Na dworcu kolejowym w Suszu niewidoma kobieta wpadła pod pędzący ekspres. W momencie śmierci była na peronie bez opieki. Następnego dnia miała być gościem na weselu.
Krystyna W. z Susza (52 lata) wybrała się z córką Moniką G. (28 lat) do Iławy na zakupy. Następnego dnia w ich rodzinie miało być wesele.
Na peronie obydwie kobiety znalazły się po godzinie ósmej rano. Jako, że do pociągu o godz. 8:41 było jeszcze trochę czasu, córka Krystyny W. poszła zapłacić za mieszkanie do pobliskiego biurowca nadleśnictwa, matce zaś kazała pozostać na peronie w jednym miejscu. Kiedy Monika G. wróciła na stację, już było po wszystkim...
– Według świadków kobieta spacerowała wzdłuż peronu, coraz bardziej zbliżając się do jego krawędzi – mówi Bogusław Kassner, komendant policji w Suszu. – Kiedy nadjeżdżał ekspres, motorniczy widząc zagrożenie dał sygnał ostrzegawczy.
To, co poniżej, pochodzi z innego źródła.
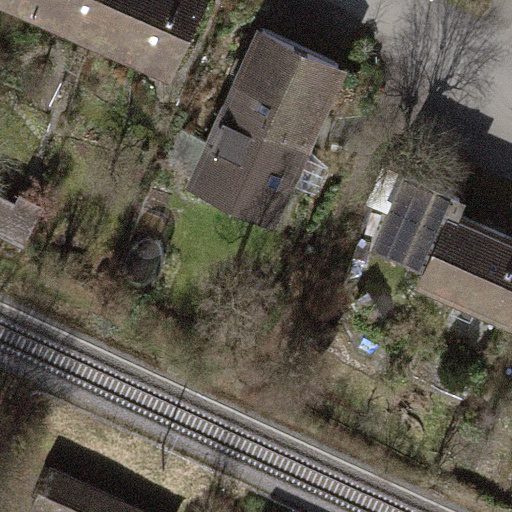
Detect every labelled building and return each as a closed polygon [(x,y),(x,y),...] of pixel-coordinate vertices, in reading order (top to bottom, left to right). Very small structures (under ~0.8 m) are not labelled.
[(45,0),(2,0),(38,16),(45,0)] [(131,0),(45,0),(38,16),(109,48),(131,0)] [(212,0),(131,0),(109,48),(175,79),(212,0)] [(264,24),(242,73),(333,114),(355,65),(264,24)] [(242,73),(192,185),(283,225),(333,114),(242,73)] [(511,323),(511,234),(459,211),(467,194),(417,172),(388,238),(437,260),(426,286),(511,324),(511,323)] [(162,511),(55,467),(36,511),(162,511)]
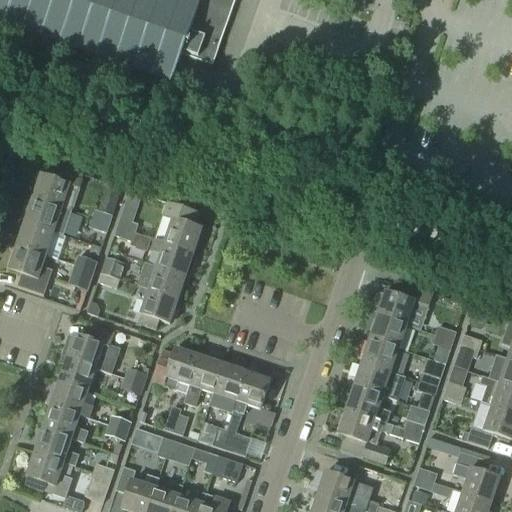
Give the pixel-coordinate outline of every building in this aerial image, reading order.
[(0,0),(0,32),(169,90),(180,57),(200,0),(0,0)] [(200,0),(180,57),(212,68),(235,0),(200,0)] [(63,170),(61,175),(80,182),(82,177),(63,170)] [(41,177),(33,201),(72,214),(83,182),(80,182),(61,175),(58,174),(56,182),(41,177)] [(27,203),(22,215),(27,216),(25,224),(55,235),(63,237),(72,214),(33,201),(31,204),(27,203)] [(194,228),(198,215),(167,204),(163,217),(172,220),(164,244),(193,254),(201,230),(194,228)] [(91,221),(108,226),(111,218),(94,212),(91,221)] [(117,229),(135,234),(138,226),(120,220),(117,229)] [(108,226),(91,221),(88,229),(105,235),(108,226)] [(55,235),(25,224),(16,248),(46,258),(55,235)] [(135,234),(117,229),(114,238),(132,244),(135,234)] [(156,269),(185,278),(186,276),(189,277),(192,267),(189,267),(193,254),(164,244),(155,241),(150,253),(160,256),(156,269)] [(91,247),(89,255),(98,258),(100,250),(91,247)] [(42,270),(46,258),(16,248),(8,272),(21,276),(17,289),(42,298),(50,273),(42,270)] [(75,268),(93,274),(96,265),(78,259),(75,268)] [(101,277),(118,283),(124,266),(107,260),(101,277)] [(145,265),(141,276),(152,280),(148,293),(177,303),(185,278),(156,269),(145,265)] [(75,268),(68,287),(86,293),(93,274),(75,268)] [(118,283),(101,277),(98,285),(115,291),(118,283)] [(385,294),(384,297),(380,296),(376,308),(380,310),(376,319),(406,329),(413,308),(426,312),(432,295),(395,283),(391,296),(385,294)] [(155,331),(158,322),(169,325),(177,303),(148,293),(139,290),(136,299),(138,302),(144,304),(140,316),(141,316),(137,325),(155,331)] [(91,306),(87,316),(98,319),(101,309),(91,306)] [(369,342),(398,352),(406,329),(376,319),(369,342)] [(511,322),(509,321),(500,347),(511,350),(507,363),(511,364),(511,322)] [(69,339),(65,351),(69,352),(66,362),(95,372),(110,378),(119,353),(110,350),(114,337),(92,329),(88,341),(87,341),(75,337),(73,340),(69,339)] [(435,339),(453,345),(456,335),(438,329),(435,339)] [(481,344),(463,338),(460,347),(477,353),(481,344)] [(453,345),(435,339),(432,347),(450,353),(453,345)] [(361,366),(390,376),(398,352),(369,342),(361,366)] [(460,347),(457,355),(475,361),(477,353),(460,347)] [(153,384),(186,395),(199,358),(175,350),(172,356),(163,353),(153,384)] [(222,366),(199,358),(186,395),(182,405),(194,409),(200,392),(212,396),(222,366)] [(495,359),(488,383),(499,387),(511,391),(511,364),(507,363),(495,359)] [(95,372),(66,362),(57,385),(87,395),(95,372)] [(222,366),(212,396),(236,403),(246,374),(222,366)] [(390,376),(361,366),(353,389),(382,399),(397,404),(405,381),(390,376)] [(124,382),(142,388),(145,379),(127,373),(124,382)] [(234,436),(237,426),(238,426),(242,416),(243,417),(246,407),(260,412),(270,382),(246,374),(236,403),(233,413),(229,423),(226,433),(220,451),(245,459),(251,441),(234,436)] [(419,385),(437,391),(440,382),(421,376),(419,385)] [(511,391),(499,387),(488,383),(481,381),(478,388),(486,389),(480,405),(491,409),(511,416),(511,391)] [(142,388),(124,382),(121,391),(139,397),(142,388)] [(49,398),(53,399),(49,409),(79,419),(87,422),(91,410),(83,408),(87,395),(57,385),(57,386),(53,385),(49,398)] [(437,391),(419,385),(416,394),(434,400),(437,391)] [(444,394),(462,400),(465,391),(447,385),(444,394)] [(386,427),(390,415),(378,411),(382,399),(353,389),(345,413),(386,427)] [(462,400),(444,394),(441,403),(459,409),(462,400)] [(74,431),(79,419),(49,409),(41,433),(70,443),(83,447),(87,435),(74,431)] [(466,445),(488,452),(492,439),(507,444),(508,441),(511,442),(511,441),(511,416),(491,409),(483,432),(471,428),(469,436),(466,445)] [(172,435),(178,417),(176,417),(177,414),(172,413),(170,417),(169,416),(168,420),(169,420),(164,432),(172,435)] [(403,432),(386,427),(345,413),(337,436),(367,446),(362,459),(385,467),(390,454),(375,448),(380,434),(399,440),(418,447),(421,439),(403,432)] [(178,417),(172,435),(182,438),(188,421),(178,417)] [(108,429),(126,435),(129,426),(111,420),(108,429)] [(403,432),(421,439),(424,429),(406,423),(403,432)] [(126,435),(108,429),(105,438),(123,444),(126,435)] [(212,448),(220,451),(226,433),(217,430),(212,448)] [(70,443),(41,433),(32,456),(62,466),(74,470),(78,458),(66,454),(70,443)] [(146,448),(149,437),(135,433),(132,443),(146,448)] [(459,443),(466,445),(469,436),(462,433),(459,443)] [(210,438),(200,434),(197,443),(207,446),(210,438)] [(165,460),(171,443),(162,440),(156,458),(165,460)] [(171,443),(165,460),(174,463),(180,446),(171,443)] [(183,447),(179,460),(189,463),(193,450),(183,447)] [(448,447),(445,457),(458,461),(460,455),(461,452),(448,447)] [(488,464),(460,455),(458,461),(452,477),(466,482),(462,496),(490,506),(499,481),(484,476),(488,464)] [(25,478),(28,479),(25,487),(64,501),(70,482),(58,478),(62,466),(32,456),(25,478)] [(211,476),(217,458),(209,456),(203,473),(211,476)] [(217,458),(211,476),(212,476),(221,479),(236,484),(242,467),(217,458)] [(95,467),(92,476),(110,482),(113,473),(95,467)] [(125,497),(120,511),(123,511),(146,511),(154,490),(155,491),(158,482),(146,478),(143,487),(132,483),(135,474),(122,470),(115,493),(125,497)] [(437,477),(418,471),(415,481),(434,487),(437,477)] [(324,474),(315,499),(345,509),(353,511),(384,511),(378,510),(379,507),(369,504),(368,503),(372,491),(353,485),(324,474)] [(92,476),(84,500),(102,506),(110,482),(92,476)] [(434,487),(415,481),(412,489),(431,495),(434,487)] [(166,494),(155,491),(154,490),(146,511),(172,511),(178,498),(180,490),(169,486),(166,494)] [(434,487),(431,495),(449,501),(452,493),(434,487)] [(190,502),(178,498),(172,511),(198,511),(203,497),(193,494),(190,502)] [(410,505),(423,509),(426,500),(414,496),(410,505)] [(456,511),(488,511),(490,506),(462,496),(456,511)] [(224,511),(227,505),(203,497),(198,511),(224,511)] [(311,511),(343,511),(345,509),(315,499),(311,511)]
W tym momencie kobieta uniosła ręce go góry, zachwiała się i spadła na tory wprost pod nadjeżdżający pociąg.
Szczegółowe dochodzenie wyjaśni przyczyny tragedii. Wszystko wskazuje jednak na to, że nie było to samobójstwo, ale nieszczęśliwy wypadek. Niewidoma kobieta najprawdopodobniej straciła orientację.
Peron na dworcu w Suszu. Tuż obok miejsca tragedii palą się znicze i więdną kwiaty...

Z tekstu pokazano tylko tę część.